We summarised the 84 recommendations made in the commission's final report in November, so click here if you'd like to learn more.

Earlier this month, NSW Premier Gladys Berejiklian and Attorney General Mark Speakman revealed the state government is implementing most of the suggestions in an effort to clamp down on child sex abuse offences.

What child sex abuse laws are changing?

The headline-grabbing reform is that child sex offenders will now face a potential life sentence for persistent crimes. The average life sentence in the state is 25 years, according to the NSW Bureau of Crime and Statistics.

No further information was provided on what constitutes persistent offending, but legislation implementing the changes is due to go through NSW Parliament within the next couple of months.

Other recommendations the state government will proceed with include:

  • New criminal offences for not reporting child abuse or failing to protect children under care;
  • Ensuring courts do not take into account good behaviour defences where the supposed good behaviour facilitated offending;
  • Introducing a new law about grooming adults in order to access children; 
  • Strengthening existing grooming laws to include giving money and gifts to children;
  • Requiring courts to apply current sentencing standards to historic child sex abuse cases; and
  • Requiring courts to decide cases based on present understanding of how child abuse affects victims for life.

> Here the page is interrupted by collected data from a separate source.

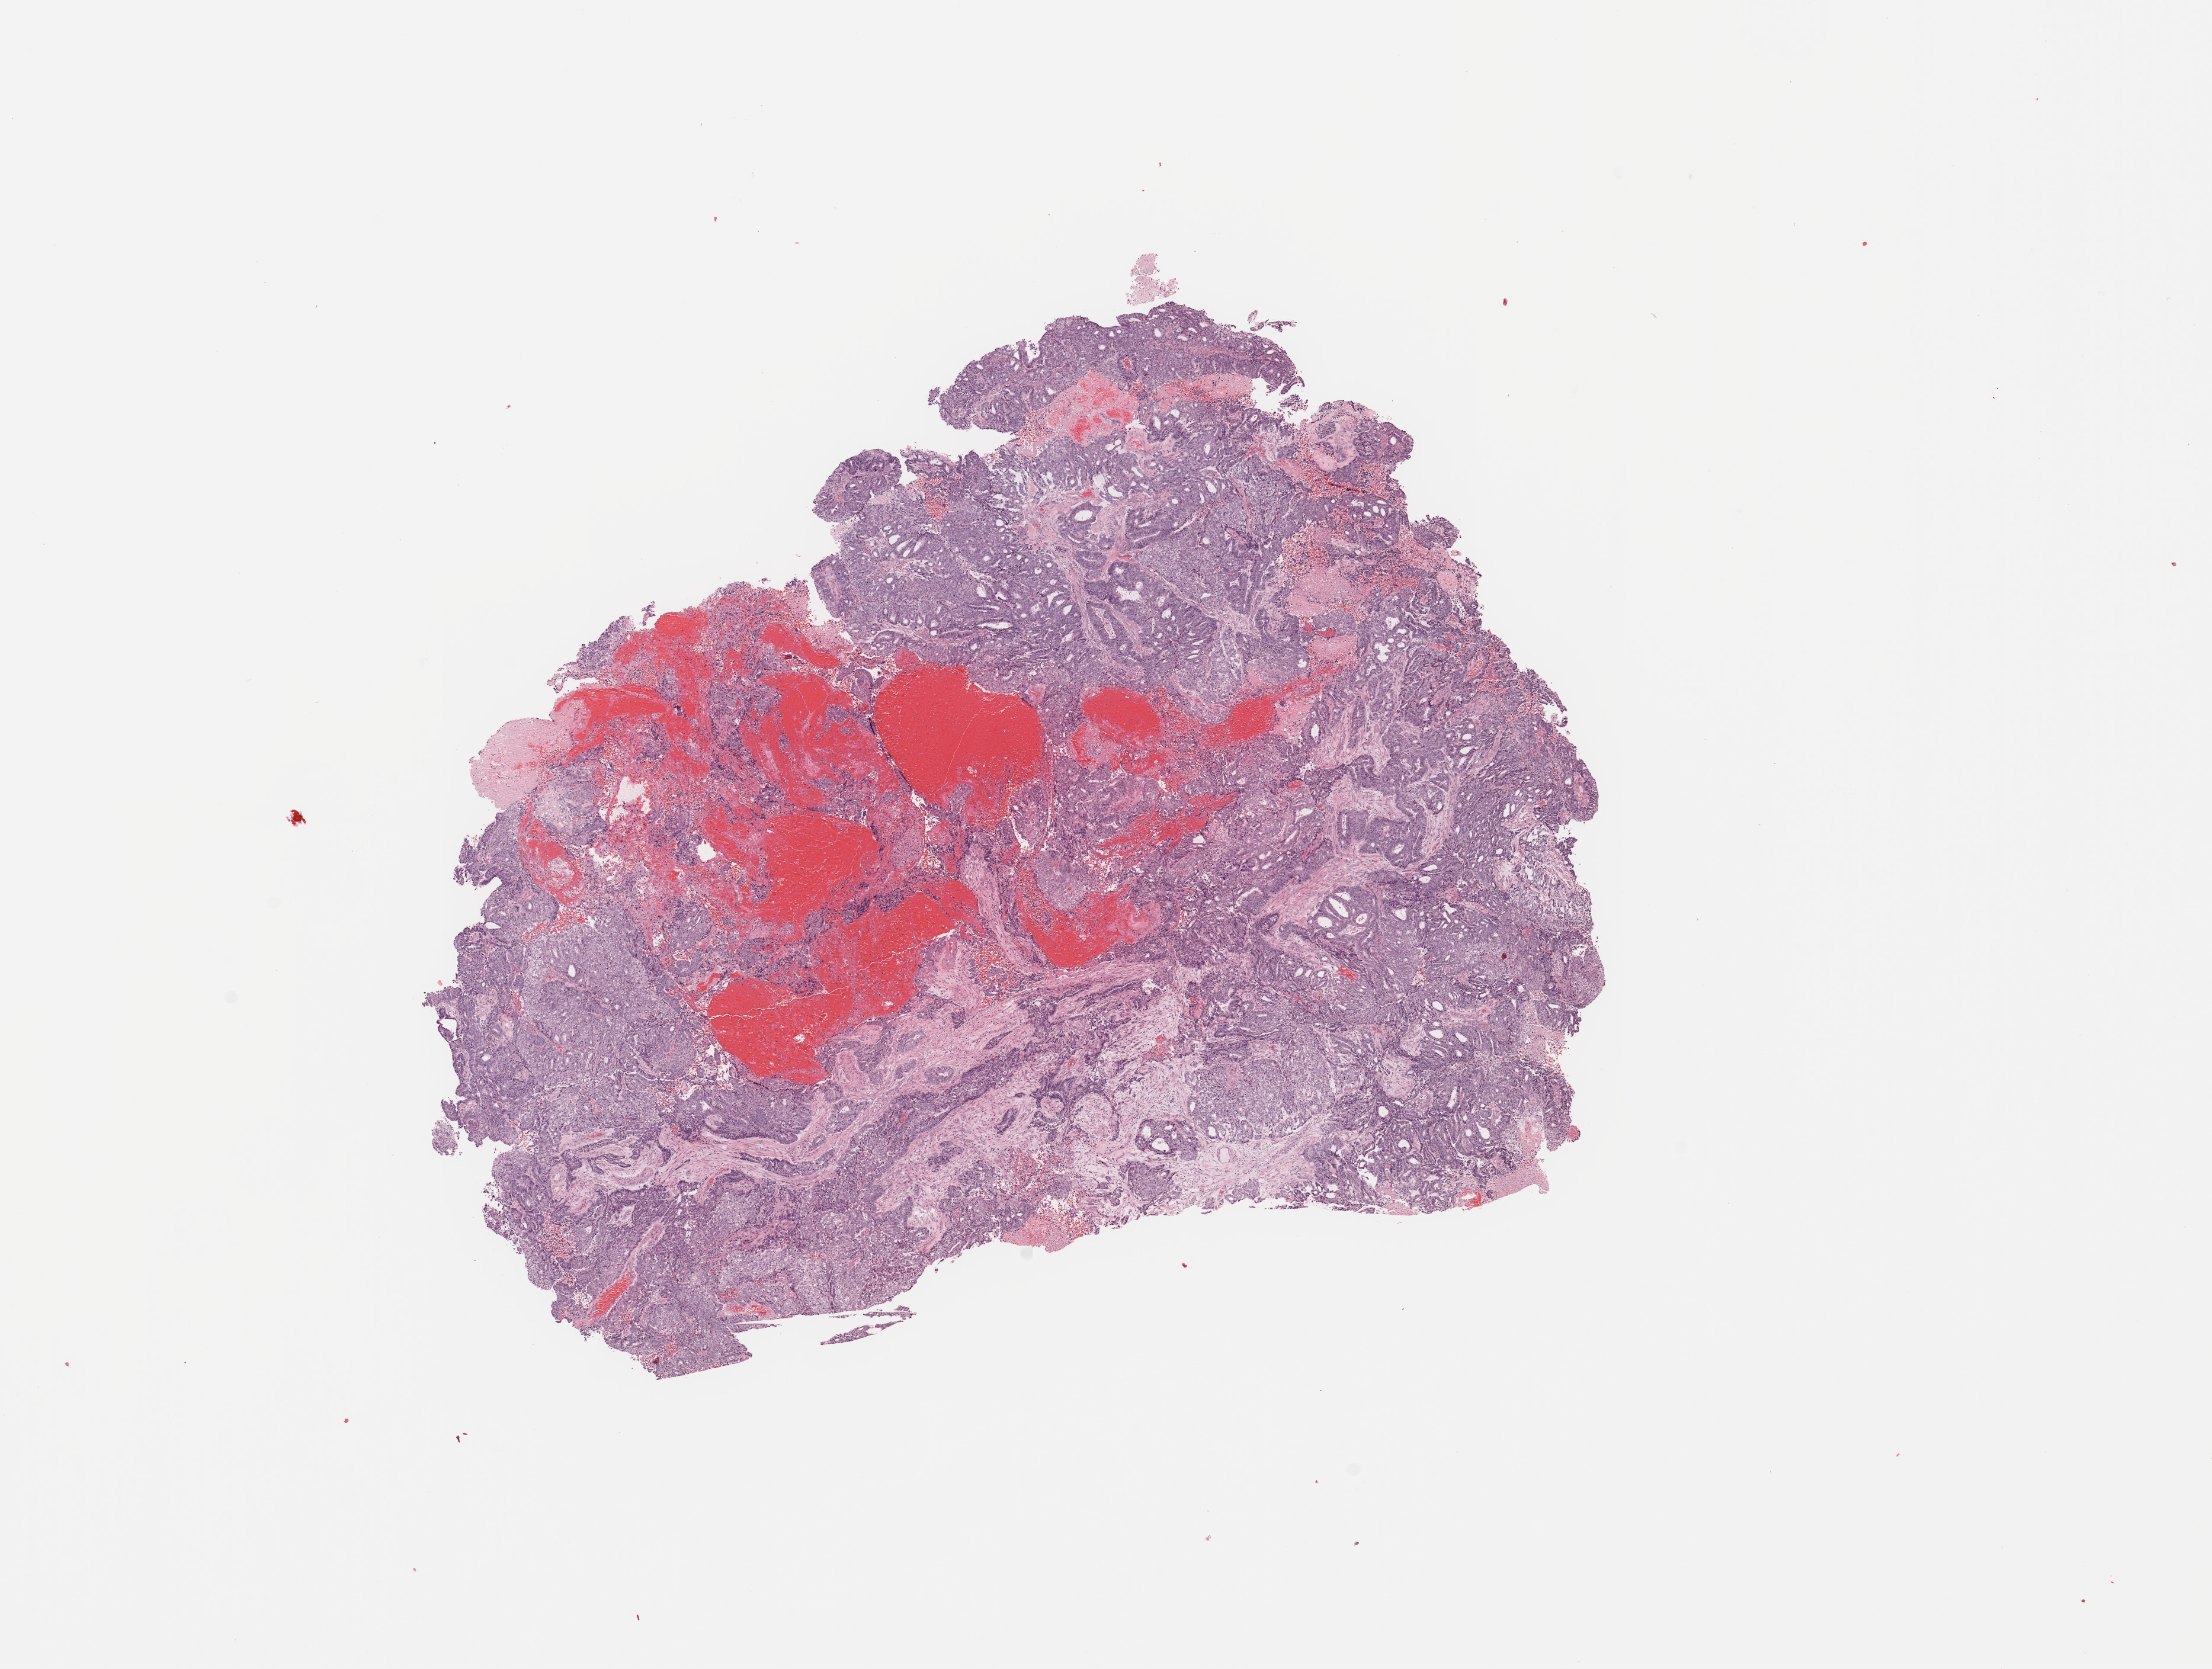
H&E-stained whole-slide image, whole scanned area (about 14.8 x 11.1 mm, slide scanned at 20x) shown as a low-resolution overview. Tumour tissue sample, sampled site: uterus. Female, 78 y/o. Histologic grade: G2 (moderately differentiated). Composition of this section per pathologist review: tumour nuclei 80%, necrosis 2%.
• AJCC pathologic stage: I
• diagnosis: Endometrioid adenocarcinoma, NOS
• primary tumour site (as recorded): posterior endometrium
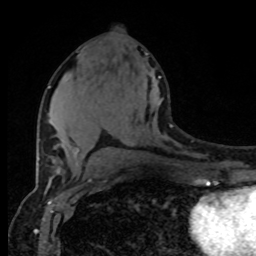
Breast MRI (dynamic contrast-enhanced), one axial slice; position 41 of 80 along the scan axis; cropped to one breast; dynamic contrast-enhanced series, time point 2 of 8 at this slice position (early post-contrast); 1.5 T; TE 4.2 ms, TR 7 ms; 256 × 256 image matrix, field of view 165 × 165 mm. Female patient.
Outlined on this slice (semi-automatically segmented with operator editing):
- enhancing-tissue mask used for the functional tumour volume (all voxels passing the contrast-enhancement thresholds inside the analysis volume; usually the tumour): bounding box [x1, y1, x2, y2] px = [48, 76, 161, 155]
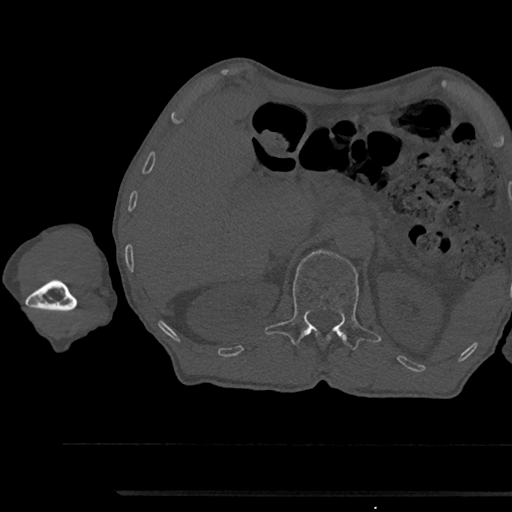
CT including the spine, one axial slice. 120 kVp. Bone window (W 1800 / L 400 HU). 0.5 mm slice thickness. 512 × 512 image matrix, field of view 367 × 367 mm. Male patient, age 79 years. From the clinical record (not read from this slice): primary cancer: prostate.
Structures marked on this image (semi-automatic segmentation, software-assisted and operator-edited):
- L1 vertebra: box from (x=264, y=250) to (x=381, y=350) px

Put simply, the reforms will now criminalise certain activities and result in stiffer sentences for both offenders and those who are complicit in child sexual abuse.

Sanctity of the confessional remains intact

One recommendation the state government isn't implementing is a requirement for priests to report incidents of child sex abuse heard during confessions.

The sanctity of confession was a controversial element of the royal commission's report, and church leaders argued that priests should not be forced to go against their holy vows.

According to the NSW government, the seal of confession is a topic that should be debated at the national level before states and territories introduce new laws.

"They're complex issues that need to be balanced with what people believe to be religious freedoms," Ms Berejiklian told ABC News.